*What this task involves:* Reproduce every line of the records below word for word, in the same order.

=== Material for this exercise ===

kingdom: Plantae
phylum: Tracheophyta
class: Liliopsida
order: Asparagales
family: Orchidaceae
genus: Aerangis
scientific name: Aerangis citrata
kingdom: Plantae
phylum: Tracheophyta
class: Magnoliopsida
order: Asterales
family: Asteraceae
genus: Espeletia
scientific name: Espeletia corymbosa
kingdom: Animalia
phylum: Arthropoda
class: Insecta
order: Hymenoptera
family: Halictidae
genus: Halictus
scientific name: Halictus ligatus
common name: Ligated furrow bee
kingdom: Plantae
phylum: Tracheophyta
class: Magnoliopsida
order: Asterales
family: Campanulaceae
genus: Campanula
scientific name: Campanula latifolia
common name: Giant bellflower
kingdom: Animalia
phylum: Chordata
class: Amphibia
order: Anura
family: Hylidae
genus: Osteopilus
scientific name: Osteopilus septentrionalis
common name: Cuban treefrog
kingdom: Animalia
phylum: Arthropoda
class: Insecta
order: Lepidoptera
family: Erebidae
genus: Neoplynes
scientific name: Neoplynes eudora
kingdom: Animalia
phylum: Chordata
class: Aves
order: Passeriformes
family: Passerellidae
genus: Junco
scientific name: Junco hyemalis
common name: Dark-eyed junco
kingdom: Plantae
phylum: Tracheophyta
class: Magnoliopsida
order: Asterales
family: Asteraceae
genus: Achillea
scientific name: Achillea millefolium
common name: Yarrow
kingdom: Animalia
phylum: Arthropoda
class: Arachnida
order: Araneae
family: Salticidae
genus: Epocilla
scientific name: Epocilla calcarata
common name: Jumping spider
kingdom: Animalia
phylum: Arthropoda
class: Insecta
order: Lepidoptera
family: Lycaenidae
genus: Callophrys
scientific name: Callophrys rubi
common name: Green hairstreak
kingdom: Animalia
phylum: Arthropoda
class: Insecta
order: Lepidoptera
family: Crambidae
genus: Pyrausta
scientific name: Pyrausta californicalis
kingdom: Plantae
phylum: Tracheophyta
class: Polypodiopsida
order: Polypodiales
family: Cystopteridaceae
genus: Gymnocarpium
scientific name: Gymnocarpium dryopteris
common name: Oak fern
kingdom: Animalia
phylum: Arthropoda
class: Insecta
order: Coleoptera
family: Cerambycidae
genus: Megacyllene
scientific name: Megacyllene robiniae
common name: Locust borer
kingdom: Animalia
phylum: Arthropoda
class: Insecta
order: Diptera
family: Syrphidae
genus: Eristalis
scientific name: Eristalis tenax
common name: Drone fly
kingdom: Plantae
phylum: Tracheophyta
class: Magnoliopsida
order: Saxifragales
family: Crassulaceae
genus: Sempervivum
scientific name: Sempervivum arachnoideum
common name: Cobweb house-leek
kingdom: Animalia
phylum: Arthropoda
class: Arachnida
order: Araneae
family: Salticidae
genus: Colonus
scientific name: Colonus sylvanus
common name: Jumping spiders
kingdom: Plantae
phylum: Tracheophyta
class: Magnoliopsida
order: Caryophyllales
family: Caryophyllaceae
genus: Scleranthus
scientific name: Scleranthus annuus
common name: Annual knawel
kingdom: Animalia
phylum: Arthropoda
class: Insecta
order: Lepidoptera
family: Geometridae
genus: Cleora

===

*The solution:*
kingdom: Plantae
phylum: Tracheophyta
class: Liliopsida
order: Asparagales
family: Orchidaceae
genus: Aerangis
scientific name: Aerangis citrata
kingdom: Plantae
phylum: Tracheophyta
class: Magnoliopsida
order: Asterales
family: Asteraceae
genus: Espeletia
scientific name: Espeletia corymbosa
kingdom: Animalia
phylum: Arthropoda
class: Insecta
order: Hymenoptera
family: Halictidae
genus: Halictus
scientific name: Halictus ligatus
common name: Ligated furrow bee
kingdom: Plantae
phylum: Tracheophyta
class: Magnoliopsida
order: Asterales
family: Campanulaceae
genus: Campanula
scientific name: Campanula latifolia
common name: Giant bellflower
kingdom: Animalia
phylum: Chordata
class: Amphibia
order: Anura
family: Hylidae
genus: Osteopilus
scientific name: Osteopilus septentrionalis
common name: Cuban treefrog
kingdom: Animalia
phylum: Arthropoda
class: Insecta
order: Lepidoptera
family: Erebidae
genus: Neoplynes
scientific name: Neoplynes eudora
kingdom: Animalia
phylum: Chordata
class: Aves
order: Passeriformes
family: Passerellidae
genus: Junco
scientific name: Junco hyemalis
common name: Dark-eyed junco
kingdom: Plantae
phylum: Tracheophyta
class: Magnoliopsida
order: Asterales
family: Asteraceae
genus: Achillea
scientific name: Achillea millefolium
common name: Yarrow
kingdom: Animalia
phylum: Arthropoda
class: Arachnida
order: Araneae
family: Salticidae
genus: Epocilla
scientific name: Epocilla calcarata
common name: Jumping spider
kingdom: Animalia
phylum: Arthropoda
class: Insecta
order: Lepidoptera
family: Lycaenidae
genus: Callophrys
scientific name: Callophrys rubi
common name: Green hairstreak
kingdom: Animalia
phylum: Arthropoda
class: Insecta
order: Lepidoptera
family: Crambidae
genus: Pyrausta
scientific name: Pyrausta californicalis
kingdom: Plantae
phylum: Tracheophyta
class: Polypodiopsida
order: Polypodiales
family: Cystopteridaceae
genus: Gymnocarpium
scientific name: Gymnocarpium dryopteris
common name: Oak fern
kingdom: Animalia
phylum: Arthropoda
class: Insecta
order: Coleoptera
family: Cerambycidae
genus: Megacyllene
scientific name: Megacyllene robiniae
common name: Locust borer
kingdom: Animalia
phylum: Arthropoda
class: Insecta
order: Diptera
family: Syrphidae
genus: Eristalis
scientific name: Eristalis tenax
common name: Drone fly
kingdom: Plantae
phylum: Tracheophyta
class: Magnoliopsida
order: Saxifragales
family: Crassulaceae
genus: Sempervivum
scientific name: Sempervivum arachnoideum
common name: Cobweb house-leek
kingdom: Animalia
phylum: Arthropoda
class: Arachnida
order: Araneae
family: Salticidae
genus: Colonus
scientific name: Colonus sylvanus
common name: Jumping spiders
kingdom: Plantae
phylum: Tracheophyta
class: Magnoliopsida
order: Caryophyllales
family: Caryophyllaceae
genus: Scleranthus
scientific name: Scleranthus annuus
common name: Annual knawel
kingdom: Animalia
phylum: Arthropoda
class: Insecta
order: Lepidoptera
family: Geometridae
genus: Cleora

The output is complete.